Это чудовищная глупость - считать, что "талант всегда пробьет себе дорогу". Настоящий талант, как правило, скромен. И "пробивать дорогу" ему нечем - ни когтей, ни зубов... ничего "пробивательного" природой ему не предложено. Он весь - как оголенный нерв. От грубого прикосновения - больно.
Новых "условий игры" Савостин не принял: деньги были для него не целью жизни, а всего лишь "звенящими возможностями". Которых катастрофически не хватало. И он влезал в долги, частенько за один день обегая полгорода. Потому что тех, кто мог ссудить ему червонец, становилось все меньше. Круг общенья таял. Видеть его, темного и опухшего со вчерашнего перепоя, просительно заглядывающего тебе в лицо, было невыносимо. Он предавал себя тем, что спивался. Себя - и тех, кто его по-прежнему любил.
Спасти его было невозможно. И это не "жалкий лепет оправданья": спасти от водки можно лишь того, кто сам этого хочет. Савостин - не хотел. Наверное, ТАК ему было проще.
Как и тысячи других русских интеллигентов, Савостин заливал водкой и личную тоску, и общую неустроенность мироздания. В обществе, помешанном на "бабках", места ему не нашлось. "Взрослые дети" здесь не выживают.
В любимой чеховской пьесе Савостина - "Дяде Ване" - герой остервенело кричит: "Если бы я жил нормально, то из меня мог бы выйти Шопенгауэр, Достоевский!" А другой отвечает: "Те, которые будут жить через сто, двести лет после нас и которые будут презирать нас за то, что мы прожили свои жизни так глупо и так безвкусно, - те, быть может, найдут средство, как быть счастливыми, а мы... У нас только одна надежда и есть. Надежда, что когда мы будем почивать в своих гробах, то нас посетят видения, быть может, даже приятные..."

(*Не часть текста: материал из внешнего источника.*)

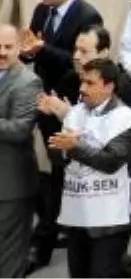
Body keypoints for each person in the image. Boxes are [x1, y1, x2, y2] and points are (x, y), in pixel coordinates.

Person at [52, 58, 131, 279]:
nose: (82, 89)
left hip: (112, 215)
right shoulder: (75, 113)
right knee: (79, 273)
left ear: (108, 86)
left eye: (90, 83)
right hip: (79, 210)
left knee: (101, 274)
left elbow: (111, 161)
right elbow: (56, 152)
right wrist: (64, 150)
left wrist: (75, 146)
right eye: (82, 82)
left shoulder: (124, 118)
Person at [24, 0, 104, 93]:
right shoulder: (41, 10)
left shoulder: (88, 17)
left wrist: (43, 48)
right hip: (40, 91)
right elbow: (32, 47)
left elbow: (83, 61)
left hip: (70, 94)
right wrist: (27, 52)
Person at [0, 24, 41, 279]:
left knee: (9, 259)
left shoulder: (28, 82)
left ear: (20, 48)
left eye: (7, 47)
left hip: (12, 186)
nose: (2, 52)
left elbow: (20, 129)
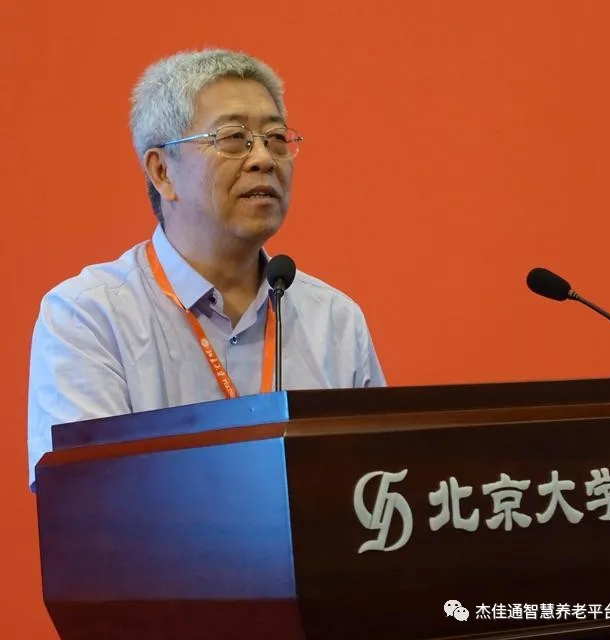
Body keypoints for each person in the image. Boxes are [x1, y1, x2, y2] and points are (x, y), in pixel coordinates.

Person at [27, 48, 386, 491]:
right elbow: (89, 501)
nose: (263, 158)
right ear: (162, 171)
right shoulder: (89, 318)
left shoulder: (334, 320)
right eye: (233, 138)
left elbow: (377, 490)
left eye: (276, 137)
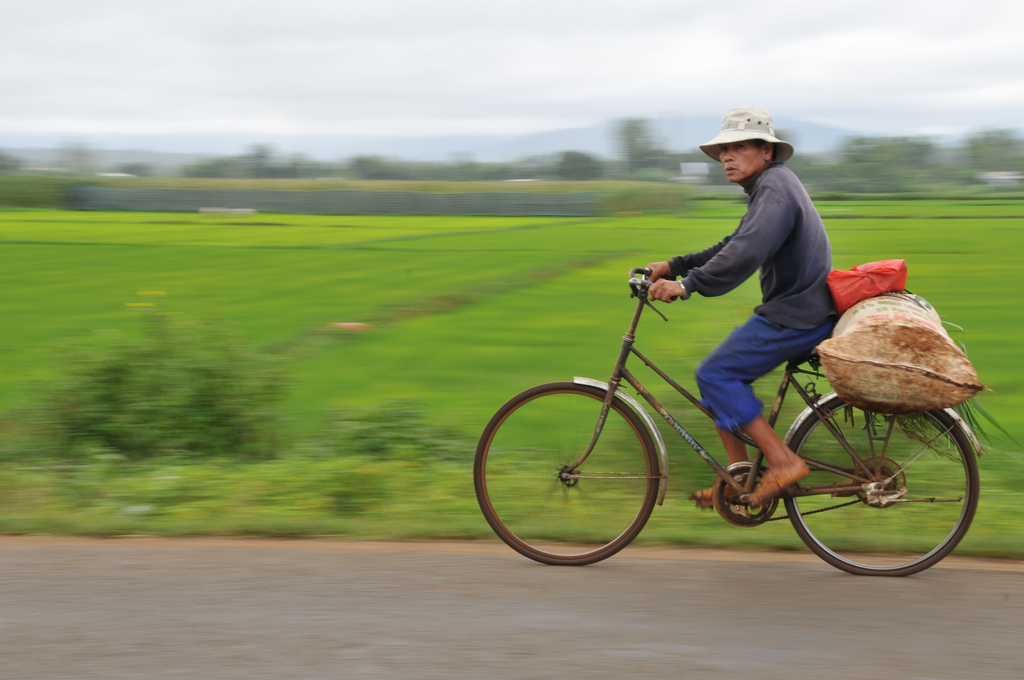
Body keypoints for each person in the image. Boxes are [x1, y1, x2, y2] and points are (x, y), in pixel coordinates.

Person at [646, 105, 836, 509]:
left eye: (738, 147)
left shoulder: (774, 188)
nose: (726, 157)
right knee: (718, 379)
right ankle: (741, 479)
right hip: (799, 310)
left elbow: (745, 252)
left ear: (766, 151)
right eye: (723, 150)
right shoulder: (771, 187)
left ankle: (783, 463)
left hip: (798, 315)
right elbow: (735, 242)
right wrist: (676, 265)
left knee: (715, 373)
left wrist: (686, 285)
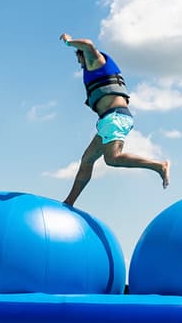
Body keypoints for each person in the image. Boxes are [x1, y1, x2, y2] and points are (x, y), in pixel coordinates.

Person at [58, 33, 169, 207]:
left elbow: (87, 44)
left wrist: (68, 42)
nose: (80, 65)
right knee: (87, 159)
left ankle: (159, 165)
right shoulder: (92, 66)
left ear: (82, 55)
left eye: (79, 60)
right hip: (107, 121)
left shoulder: (96, 61)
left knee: (112, 158)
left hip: (116, 117)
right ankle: (69, 202)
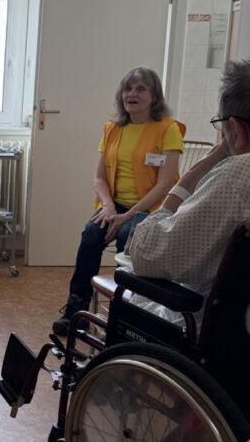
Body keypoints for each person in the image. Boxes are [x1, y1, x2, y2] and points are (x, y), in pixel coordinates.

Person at [53, 67, 184, 335]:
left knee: (128, 237)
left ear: (154, 96)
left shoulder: (167, 128)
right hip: (115, 206)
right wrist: (109, 207)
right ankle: (76, 307)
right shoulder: (112, 129)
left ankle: (124, 316)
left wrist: (127, 216)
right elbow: (99, 178)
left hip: (152, 208)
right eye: (128, 88)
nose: (131, 94)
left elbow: (165, 184)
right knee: (91, 235)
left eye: (140, 89)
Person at [128, 60, 250, 298]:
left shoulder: (236, 176)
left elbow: (144, 252)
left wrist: (192, 175)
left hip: (199, 315)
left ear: (235, 129)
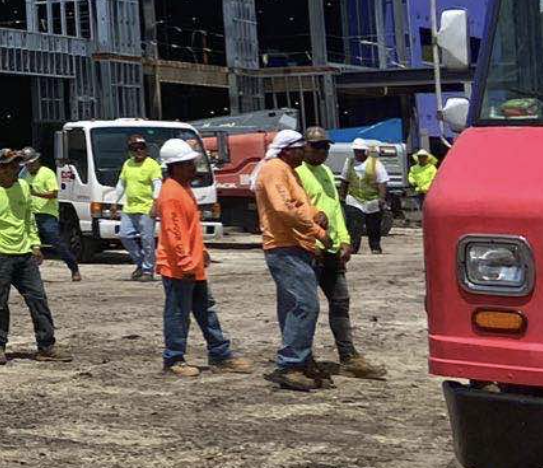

...Савостин - отмучился. Да пошлет ему Господь приятных видений. Я знаю, что, умирая, он всех простил. Иначе и быть не могло - он зла не помнил. Мы тоже прощаем его. Не только с ним - с той частью себя, которая с Савостиным, несмотря ни на что, была накрепко связана. А помнить его мы будем, пока живем. Молодого, красивого, умного, светлого и взором и душой... НАСТОЯЩЕГО. Amen.